High-Grade Fluid Metasomatism on both a Local and a Regional Scale: the Seward Peninsula, Alaska, and the Val Strona di Omegna, Ivrea-Verbano Zone, Northern Italy. Part II: Phosphate Mineral Chemistry

Abstract

This study explores the origin and geochemical evolution of apatite, monazite, and xenotime along two metamorphic traverses. The first, from the Kigluaik Mountains, Seward Peninsula, Alaska, consists of a localized (85 cm) orthopyroxene–clinopyroxene-bearing dehydration zone. The second consists of orthopyroxene ± clinopyroxene-bearing granulite facies metabasite layers interlayered with metapelites over a 3–4 km traverse, along the Val Strona, Ivrea–Verbano Zone, Northern Italy (IVZ). In both dehydration zones small Th- and U-poor inclusions of monazite and/or xenotime occur in the apatite.
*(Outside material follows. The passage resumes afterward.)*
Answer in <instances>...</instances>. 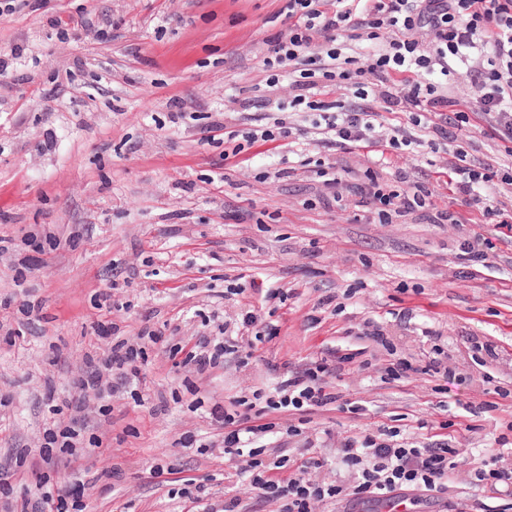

These inclusions are metasomatically induced and nucleated within the apatite via the coupled substitutions Na+ + (Y + REE)3+ = 2 Ca2+ and Si4+ + (Y + REE)3+ = P5+ + Ca2+. These are not present in apatite from the original amphibolite facies gneiss. Apatite, in both dehydration zones, also shows a relative increase in both F and Cl compared with apatite from the amphibolite facies zone. Granulite facies metabasites in the IVZ also contain isolated monazite grains, which range from uniform to complexly zoned in Th the (13–30·1 mol % ThSiO4). These are the product of breakdown and subsequent mobilization of the lanthanides and actinides from monazite-(Ce) in the metapelite layers into the metabasite layers at the start of granulite facies metamorphism.